The Supreme Court’s decision to stay out of the case was due to the Christian Legal Society vs. Martinez 2010 decision that said a law school can deny recognition to a Christian student group that wouldn't let gays join. The Supreme Court ruled then that University of California's Hastings College of the Law could refuse to recognize campus groups that excluded people due to religious belief or sexual orientation and the school’s Non-discrimination policy did not violate the student groups First Amendment rights.
San Diego State University was happy with the Supreme Court’s decision because they didn’t want any kind of discrimination on the college campus.
Religious discrimination is very common in this country and it’s solely because we are a big melting pot in my opinion. I see the issue here as one religion (Christianity) wanting to show superiority over the other religions. It’s the West vs. The Rest. Christians have the need to separate themselves from the pack, why do they have that need? What makes Christians more superior from other men or women of faith?

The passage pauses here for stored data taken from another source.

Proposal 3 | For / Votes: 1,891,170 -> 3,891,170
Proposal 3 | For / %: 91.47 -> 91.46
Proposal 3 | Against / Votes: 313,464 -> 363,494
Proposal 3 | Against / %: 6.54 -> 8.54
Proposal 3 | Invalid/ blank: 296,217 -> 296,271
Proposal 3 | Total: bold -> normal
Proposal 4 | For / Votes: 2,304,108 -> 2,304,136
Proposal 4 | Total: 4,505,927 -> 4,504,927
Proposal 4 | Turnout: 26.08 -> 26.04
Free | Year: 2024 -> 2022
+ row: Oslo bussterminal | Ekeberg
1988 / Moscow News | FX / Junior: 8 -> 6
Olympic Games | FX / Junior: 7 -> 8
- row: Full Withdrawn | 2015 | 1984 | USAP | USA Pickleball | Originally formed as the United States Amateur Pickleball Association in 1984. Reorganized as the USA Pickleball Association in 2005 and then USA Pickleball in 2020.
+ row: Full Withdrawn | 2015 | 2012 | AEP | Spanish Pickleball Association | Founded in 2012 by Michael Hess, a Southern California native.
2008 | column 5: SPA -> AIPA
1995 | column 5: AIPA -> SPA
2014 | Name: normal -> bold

I totally agree with Federal Appeals court’s decision that discrimination on the basis of religion and sexual orientation does the not violate the US constitution and the schools have the full right to enforce their non-discriminatory policy. Wanting religious freedom is a right, but wanting religious discrimination is a violation in my opinion. Supreme Court also made a good choice by not adopting a very similar case like Christian legal society vs. Martinez in which they clearly ruled that the non-discriminatory policy did not violate student group’s first amendment rights of association, free speech, and free exercise. We may be a Christian nation, like John Fea would argue but that does not give Christians the right to discriminate other religions.